For 9.0.2 and earlier versions, follow these installation instructions:

1. Download and unpack the Sitecore.Support.61934-8.0.0-9.0.2.0.zip archive. 
2. Place the Sitecore.Support.619349.dll in the \bin folder. 
3. Place the Sitecore.Support.619349.config in the \App_Config\Include\zzz folder. 

Considering that 9.0.2 and earlier versions have entered in Sustaining Support Phase and Sitecore does not provide hotfix packages for it, Sitecore recommends upgrading to the later versions and applying the corresponding hotfix.

Is it possible to provide more information regarding the vulnerability?
No, it is not possible due to security reasons. In particular, this might lead to scenario disclosure and cause a severe impact on the customers.

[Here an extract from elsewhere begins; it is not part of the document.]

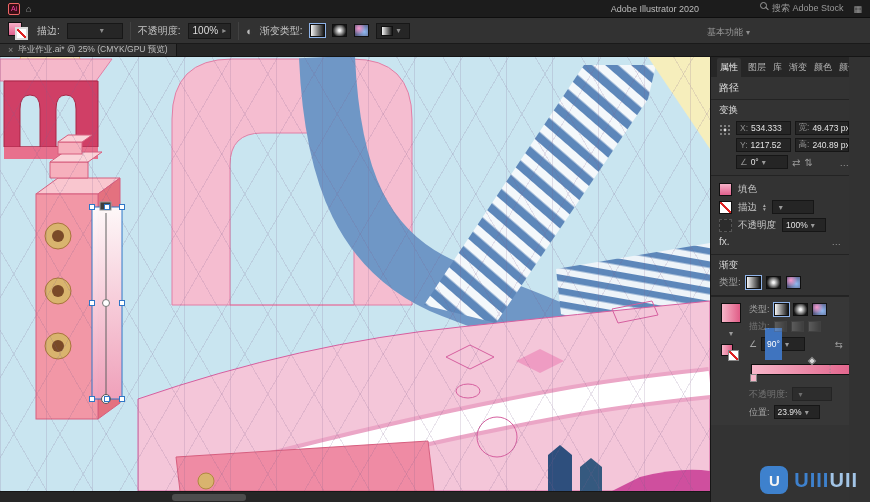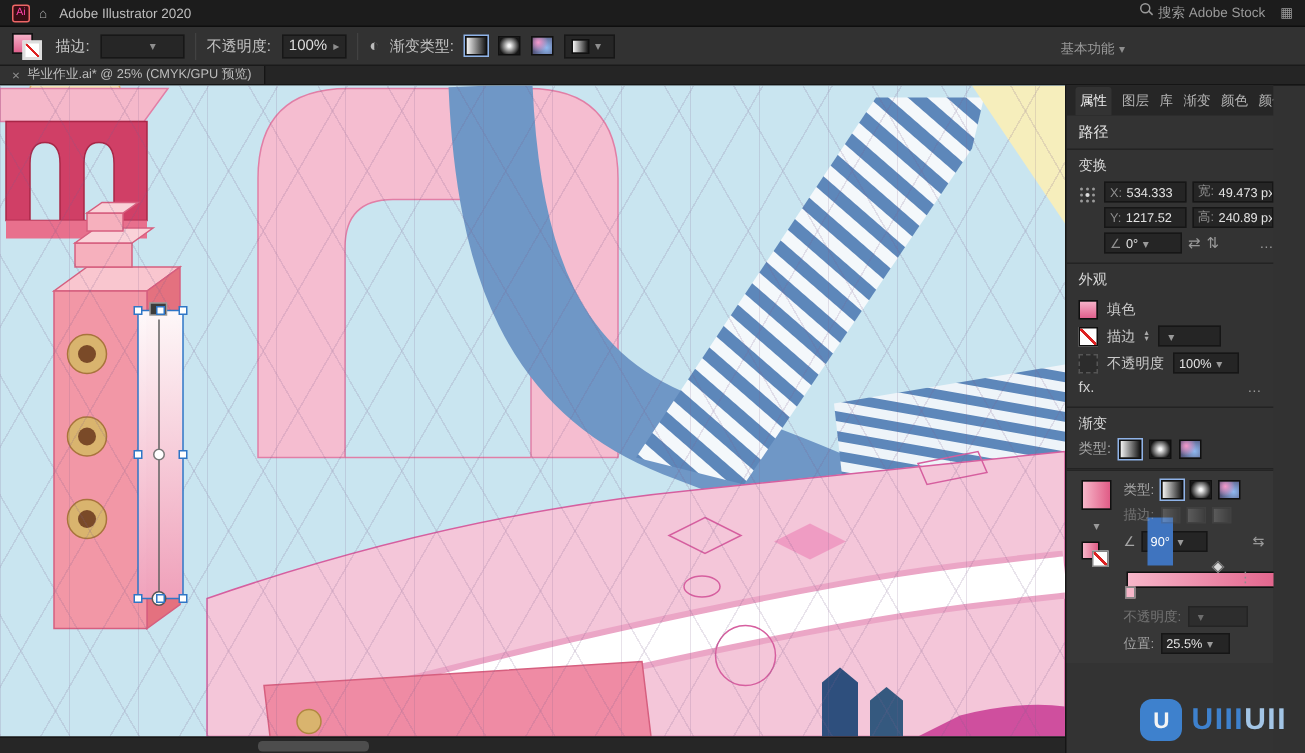"Adobe Illustrator 2020" .tb-center { text-align: left -> right }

Does the vulnerability impact Managed Cloud subscriptions?
The vulnerability impacts both Managed Cloud Standard and Managed Cloud Premium subscriptions. Apply the solution above to mitigate the vulnerability.

History Of Updates

• 05-Aug-2024: The article was created.
• 06-Aug-2024: Replaced a link in the FAQ section for Content Management (CM) and Standalone roles.
• 09-Oct-2024: Added solutions for 10.2, 10.3 and 10.4 in the Recommended solution section, updated the note with the information on the expected solution for 10.1, renamed the Solution section to Optional solution.